At the same time, I'm not of the mind to read a lot into a shitty cartoon other than it being a shitty cartoon. I'll keep in mind that every reading isn't my own. More generally, as I can't imagine the cartoonist made the cartoon to kick the shit out of the memory of a dead child, this makes me suspect the cartoon is better judged a failure than a purposeful affront. I think this matters. I'm not a humor expert, I don't have thousands of examples to rattle off, but I suspect the intent via its subject was similar to Eddie Murphy's Buckwheat routine from the early '80s: a commentary on context rather than a savaging of its vehicle. I also don't see this as an a-ha moment for revealing the Charlie Hebdo gang as being turdballs and that this has an effect on whatever argument from last year. A joke like this seems entirely within their established purview, although maybe a little less so than the strong current of humor explained by the French preoccupation with anti-clerical blasphemy. Still, you give me three guesses where that cartoon appeared, and I wouldn't have needed the second or the third.
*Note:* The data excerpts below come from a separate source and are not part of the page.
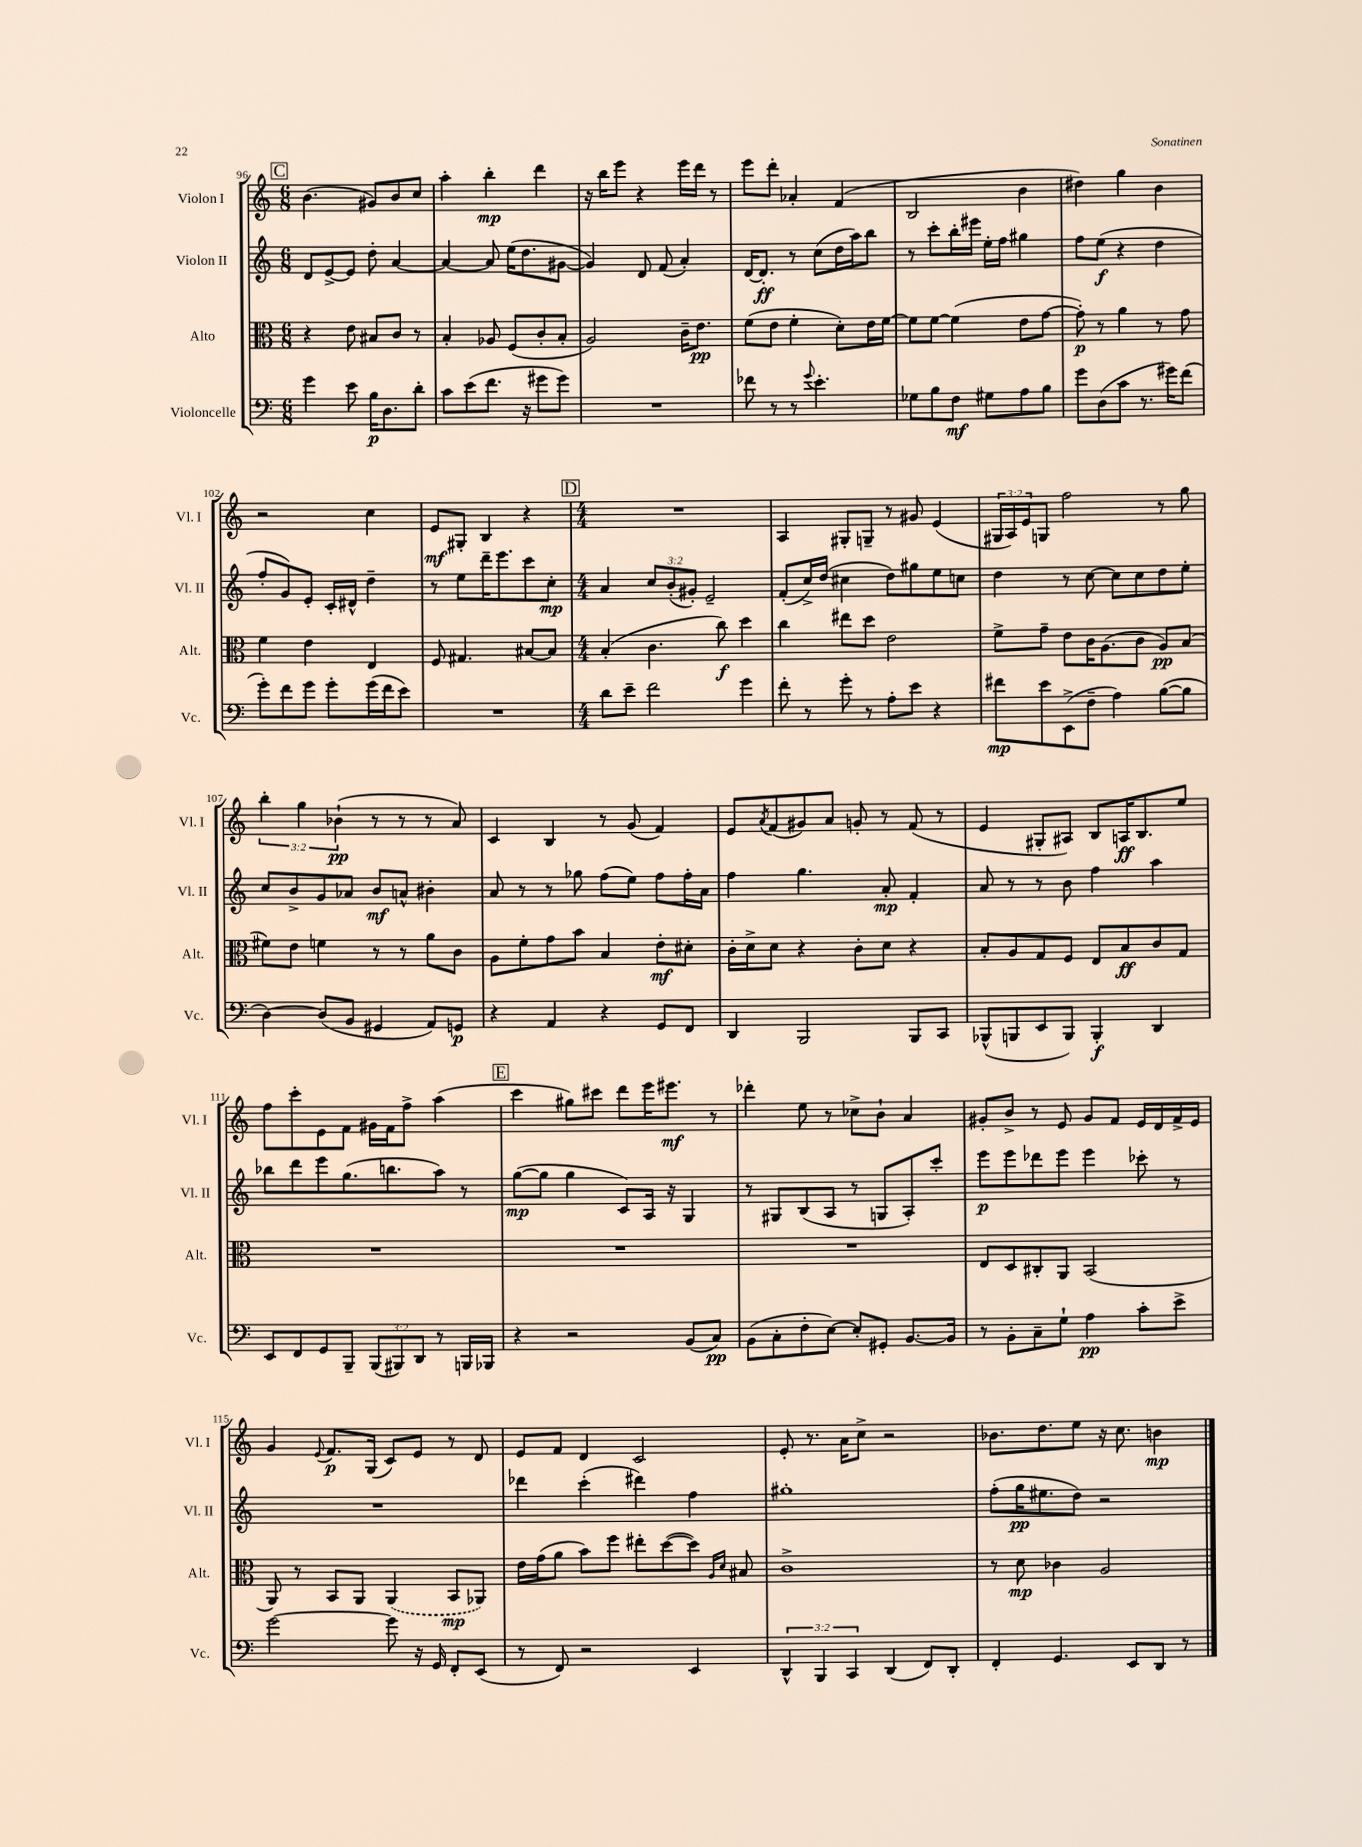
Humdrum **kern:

**kern	**dynam	**kern	**dynam	**kern	**dynam	**kern	**dynam
*part4	*part4	*part3	*part3	*part2	*part2	*part1	*part1
*staff4	*staff4	*staff3	*staff3	*staff2	*staff2	*staff1	*staff1
*I"Violoncelle	*	*I"Alto	*	*I"Violon II	*	*I"Violon I	*
*I'Vc.	*	*I'Alt.	*	*I'Vl. II	*	*I'Vl. I	*
*clefF4	*	*clefC3	*	*clefG2	*	*clefG2	*
*k[]	*	*k[]	*	*k[]	*	*k[]	*
*M6/8	*	*M6/8	*	*M6/8	*	*M6/8	*
!!LO:REH:place=s1:t=C
=96	=96	=96	=96	=96	=96	=96	=96
4g\	.	4r	.	8d/L	.	(4.b\	.
.	.	.	.	[8e^/	.	.	.
8e\	.	8e\	.	8e/J]	.	.	.
16B\KL	p	8B#X/L	.	8dd'\	.	8g#X/L)	.
8.D\	.	.	.	.	.	.	.
.	.	8c/J	.	[4a/	.	8b/	.
8d'\J	.	8r	.	.	.	8cc/J	.
=97	=97	=97	=97	=97	=97	=97	=97
8c\L	.	4B'/	.	4a/_	.	4aa'\	.
(8e\	.	.	.	.	.	.	.
8.f\J	.	8A-X/	.	8a/]	.	4bb'\	mp
.	.	(8F/L	.	(16ee\KL	.	.	.
16r	.	.	.	8.dd\	.	.	.
8g#X\L	.	8c'/	.	.	.	4ddd\	.
8g#\J)	.	8B'/J	.	[8g#X\J	.	.	.
=98	=98	=98	=98	=98	=98	=98	=98
2.r	.	2A/)	.	4g#/])	.	16r	.
.	.	.	.	.	.	16bb\KL	.
.	.	.	.	.	.	8eee\J	.
.	.	.	.	8d/	.	4r	.
.	.	.	.	(8f/	.	.	.
.	.	16c~\KL	.	4a'/)	.	16eee\LL	.
.	.	8.e\J	pp	.	.	16ddd\JJ	.
.	.	.	.	.	.	8r	.
=99	=99	=99	=99	=99	=99	=99	=99
8f-X\	.	(8f\L	.	[16d/KL	.	8eee\L	.
.	.	.	.	8.d'/J]	ff	.	.
8r	.	8e\J	.	.	.	8ddd'\J	.
8r	.	4f'\	.	8r	.	4a-X'/	.
8qqg/	.	.	.	.	.	.	.
4.e'\	.	.	.	(8cc\L	.	.	.
.	.	8d'\L)	.	16dd\L	.	(4f/	.
.	.	.	.	16aa\J)	.	.	.
.	.	16e\L	.	8bb\J	.	.	.
.	.	[16f\JJ	.	.	.	.	.
=100	=100	=100	=100	=100	=100	=100	=100
8G-X\L	.	8f\L]	.	8r	.	2B/	.
8B\	.	[8f\J	.	8ccc'\L	.	.	.
8F\J	mf	(4f\]	.	16bb'\L	.	.	.
.	.	.	.	16eee#X\JJ	.	.	.
8G#X\L	.	.	.	16ee'\LL	.	.	.
.	.	.	.	16ff\JJ	.	.	.
8A\	.	8e\L	.	4gg#X\	.	4b\	.
8B\J	.	[8g\J	.	.	.	.	.
=101	=101	=101	=101	=101	=101	=101	=101
8g\L	.	8g'\])	p	8ff\L	.	4dd#X\)	.
(8D\	.	8r	.	(8ee\J	f	.	.
8c\J	.	4a\	.	4r	.	4gg\	.
8.r	.	.	.	.	.	.	.
.	.	8r	.	4dd\	.	4b\	.
16g#X\KL)	.	.	.	.	.	.	.
(8f\J	.	8g\	.	.	.	.	.
!!LO:LB:g=z
=102	=102	=102	=102	=102	=102	=102	=102
8g'\L)	.	4f\	.	8ff'/L	.	2r	.
8f\	.	.	.	8g/)	.	.	.
8g\J	.	4e\	.	8e'/J	.	.	.
8g'\L	.	.	.	16c'/LL	.	.	.
.	.	.	.	16d#X^^/JJ	.	.	.
(16g\L	.	4E/	.	4dd~\	.	4cc\	.
16f\J	.	.	.	.	.	.	.
8e\J)	.	.	.	.	.	.	.
=103	=103	=103	=103	=103	=103	=103	=103
2.r	.	8F/	.	8r	.	8e/L	mf
.	.	4.G#X/	.	8ee\L	.	8G#X'/J	.
.	.	.	.	16ddd~\K	.	4B/	.
.	.	.	.	8.eee\	.	.	.
.	.	[8B#X/L	.	8ccc\	.	4r	.
.	.	8B#/J]	.	8cc'\J	mp	.	.
!!LO:REH:place=s1:t=D
=104	=104	=104	=104	=104	=104	=104	=104
*M4/4	*	*M4/4	*	*M4/4	*	*M4/4	*
8d\L	.	(4B'/	.	4a/	.	1r	.
8e~\J	.	.	.	.	.	.	.
2f\	.	4.c\	.	12cc/L	.	.	.
.	.	.	.	(12b'/	.	.	.
.	.	.	.	12g#X'/J)	.	.	.
.	.	.	.	2e~/	.	.	.
.	.	8cc\)	f	.	.	.	.
4g\	.	4dd\	.	.	.	.	.
=105	=105	=105	=105	=105	=105	=105	=105
8f'\	.	4cc\	.	(8f'/L	.	4A/	.
8r	.	.	.	16cc^/L)	.	.	.
.	.	.	.	(16dd/JJ	.	.	.
8g'\	.	8ee#X\L	.	4cc#X\	.	8G#X'/L	.
8r	.	8dd\J	.	.	.	8Gn~/J	.
8A'\L	.	2e\	.	8dd\L)	.	8r	.
8e\J	.	.	.	8gg#X\	.	8g#X/	.
4r	.	.	.	8ee\	.	(4e/	.
.	.	.	.	8ccn\J	.	.	.
=106	=106	=106	=106	=106	=106	=106	=106
8f#X\L	mp	8f^\L	.	4dd\	.	24G#X/LL	.
.	.	.	.	.	.	24A/)	.
.	.	.	.	.	.	24e/J	.
8e\	.	8g~\J	.	.	.	8Gn/J	.
(8EE^\	.	8e\L	.	8r	.	2ff\	.
8F~\J	.	16c\K	.	[8cc\	.	.	.
.	.	(8.A\	.	.	.	.	.
4A\)	.	.	.	8cc\L]	.	.	.
.	.	8c\J	.	8cc\	.	.	.
([8B\L	.	8A/L)	pp	8dd\	.	8r	.
8B\J]	.	(8B/J	.	8ee'\J	.	8gg\	.
!!LO:LB:g=z
=107	=107	=107	=107	=107	=107	=107	=107
[4D\)	.	8f#X\L)	.	8cc/L	.	6bb'\	.
.	.	8e\J	.	8b^/	.	.	.
.	.	.	.	.	.	6gg\	.
(8D/L]	.	4fn\	.	8g/	.	.	.
.	.	.	.	.	.	(6b-X`\	pp
8BB/J	.	.	.	8a-X/J	.	.	.
4GG#X/	.	8r	.	8b/L	mf	8r	.
.	.	8r	.	8an^^/J	.	8r	.
8AA/L)	.	8a\L	.	4b#X'\	.	8r	.
8GGn/J	p	8c\J	.	.	.	8a/)	.
=108	=108	=108	=108	=108	=108	=108	=108
4r	.	8A\L	.	8a/	.	4c/	.
.	.	8f'\	.	8r	.	.	.
4AA/	.	8g\	.	8r	.	4B/	.
.	.	8b\J	.	8gg-X\	.	.	.
4r	.	4B/	.	(8ff\L	.	8r	.
.	.	.	.	8ee\J)	.	(8g/	.
8GG/L	.	8e'\L	mf	8ff\L	.	4f/)	.
8FF/J	.	8d#X'\J	.	16ff'\L	.	.	.
.	.	.	.	16a\JJ	.	.	.
=109	=109	=109	=109	=109	=109	=109	=109
4DD/	.	16c'\LL	.	4ff\	.	8e/L	.
.	.	16d^\J	.	.	.	.	.
.	.	.	.	.	.	8qa/	.
.	.	8d\J	.	.	.	(8f/	.
2BBB/	.	4r	.	4.gg\	.	8g#X/)	.
.	.	.	.	.	.	8a/J	.
.	.	8c'\L	.	.	.	8gn'/	.
.	.	8d\J	.	8a'/	mp	8r	.
8BBB/L	.	4r	.	4f'/	.	(8f/	.
8CC/J	.	.	.	.	.	8r	.
=110	=110	=110	=110	=110	=110	=110	=110
(8BBB-X^^/L	.	8B'/L	.	8a/	.	4e/	.
8BBBn/	.	8A/	.	8r	.	.	.
8EE/	.	8G/	.	8r	.	8G#X'/L	.
8BBB/J)	.	8F/J	.	8b\	.	8A#X/J)	.
4BBB'/	f	8E/L	.	4ff\	.	8B/L	.
.	.	8B/	ff	.	.	16An/K	ff
.	.	.	.	.	.	8.B/	.
4DD/	.	8c/	.	4aa\	.	.	.
.	.	8G/J	.	.	.	8ee/J	.
!!LO:LB:g=z
=111	=111	=111	=111	=111	=111	=111	=111
8EE/L	.	1r	.	8bb-X\L	.	8ff\L	.
8FF/	.	.	.	8ddd\	.	8ccc'\	.
8GG/	.	.	.	8eee\	.	8e\	.
8BBB~/J	.	.	.	(8.gg\	.	8f\J	.
(12BBB/L	.	.	.	.	.	16g#X\LL	.
.	.	.	.	8.bbn\	.	16f\J	.
12BBB#X/)	.	.	.	.	.	.	.
.	.	.	.	.	.	8ff^\J	.
12DD/J	.	.	.	.	.	.	.
8r	.	.	.	8aa\J)	.	(4aa\	.
16BBBn/LL	.	.	.	8r	.	.	.
16BBB-X/JJ	.	.	.	.	.	.	.
!!LO:REH:place=s1:t=E
=112	=112	=112	=112	=112	=112	=112	=112
4r	.	1r	.	([8gg\L	mp	4ccc\	.
.	.	.	.	8gg\J]	.	.	.
2r	.	.	.	4gg\	.	8gg#X\L)	.
.	.	.	.	.	.	8ccc#X\J	.
.	.	.	.	8c/L)	.	8ddd\L	.
.	.	.	.	16A/Jk	.	16eee\K	.
.	.	.	.	16r	.	8.eee#X\J	mf
(8BB/L	.	.	.	4G/	.	.	.
8C/J)	pp	.	.	.	.	8r	.
=113	=113	=113	=113	=113	=113	=113	=113
(8BB\L	.	1r	.	8r	.	4ddd-X'\	.
8C'\	.	.	.	8G#X/L	.	.	.
8F'\	.	.	.	(8B/	.	8ee\	.
[8E\J)	.	.	.	8A/J	.	8r	.
8E'/L]	.	.	.	8r	.	8cc-X^\L	.
8GG#X'/J	.	.	.	8Gn/L	.	8b`\J	.
[8.BB/L	.	.	.	8A'/)	.	4a/	.
.	.	.	.	8ccc'/J	.	.	.
16BB/Jk]	.	.	.	.	.	.	.
=114	=114	=114	=114	=114	=114	=114	=114
8r	.	8E/L	.	8eee\L	p	8g#X'/L	.
8BB'\L	.	8D/	.	8eee\	.	8b^/J	.
8C~\	.	8C#X'/	.	8ddd-X\	.	8r	.
8G`\J	.	8AA/J	.	8eee\J	.	8e/	.
4A\	pp	(2BB/	.	4eee\	.	8g#/L	.
.	.	.	.	.	.	8f/J	.
8c'\L	.	.	.	8ccc-X'\	.	16e/LL	.
.	.	.	.	.	.	16d/	.
8e^\J	.	.	.	8r	.	16f^/	.
.	.	.	.	.	.	16e/JJ	.
!!LO:LB:g=z
=115	=115	=115	=115	=115	=115	=115	=115
[2g\	.	8AA/)	.	1r	.	4g/	.
.	.	8r	.	.	.	.	.
.	.	.	.	.	.	8qqe/	.
.	.	8BB/L	.	.	.	8.f/L	p
.	.	8AA/J	.	.	.	.	.
.	.	.	.	.	.	(16G/Jk	.
8g\]	.	(4AA/	.	.	.	8c/L)	.
16r	.	.	.	.	.	8e/J	.
16GG/	.	.	.	.	.	.	.
8FF'/L	.	8BB/L	mp	.	.	8r	.
(8EE/J	.	8AA-X/J)	.	.	.	8d/	.
=116	=116	=116	=116	=116	=116	=116	=116
8r	.	16e\LL	.	4ddd-X\	.	8e/L	.
.	.	(16g\J	.	.	.	.	.
8FF/)	.	8a\J	.	.	.	8f/J	.
2r	.	8b\L)	.	(4ccc'\	.	4d/	.
.	.	8ff\J	.	.	.	.	.
.	.	8ee#X'\L	.	4ddd#X\)	.	2c/	.
.	.	([8dd\	.	.	.	.	.
4EE/	.	8dd\J])	.	4ff\	.	.	.
.	.	16qqA/LL	.	.	.	.	.
.	.	16qqd/JJ	.	.	.	.	.
.	.	8B#X/	.	.	.	.	.
=117	=117	=117	=117	=117	=117	=117	=117
6DD^^/	.	1c^	.	1gg#X'	.	8e'/	.
.	.	.	.	.	.	8.r	.
6BBB/	.	.	.	.	.	.	.
.	.	.	.	.	.	16a\KL	.
6CC/	.	.	.	.	.	.	.
.	.	.	.	.	.	8cc^\J	.
(4DD/	.	.	.	.	.	2r	.
8FF/L)	.	.	.	.	.	.	.
8DD'/J	.	.	.	.	.	.	.
=118	=118	=118	=118	=118	=118	=118	=118
4FF'/	.	8r	.	(8ff'\L	.	8.b-X\L	.
.	.	8d\	mp	16gg\K	pp	.	.
.	.	.	.	8.ee#X\	.	8.dd\	.
4.GG/	.	4c-X\	.	.	.	.	.
.	.	.	.	8dd\J)	.	8ee\J	.
.	.	2A/	.	2r	.	16r	.
.	.	.	.	.	.	8.cc\	.
8EE/L	.	.	.	.	.	.	.
8DD/J	.	.	.	.	.	4bn\	mp
8r	.	.	.	.	.	.	.
==	==	==	==	==	==	==	==
*-	*-	*-	*-	*-	*-	*-	*-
I prefer that bad art exist. I find valuable and deplorable art that missteps as well as art that is ugly to its core. It's more common than you think. Heck, I've worked in an industry whose market leaders have been suggesting violence as a luridly attractive conflict resolution system directly to children for decades and decades now. And just as these four graphs might be thundered against as undeniable displays of two different, equally untenable positions or as a milquetoast dance around the whole shebang, the only solution I can suggest in any case is confrontation, criticism, analysis and context. And then, as we move on: memory.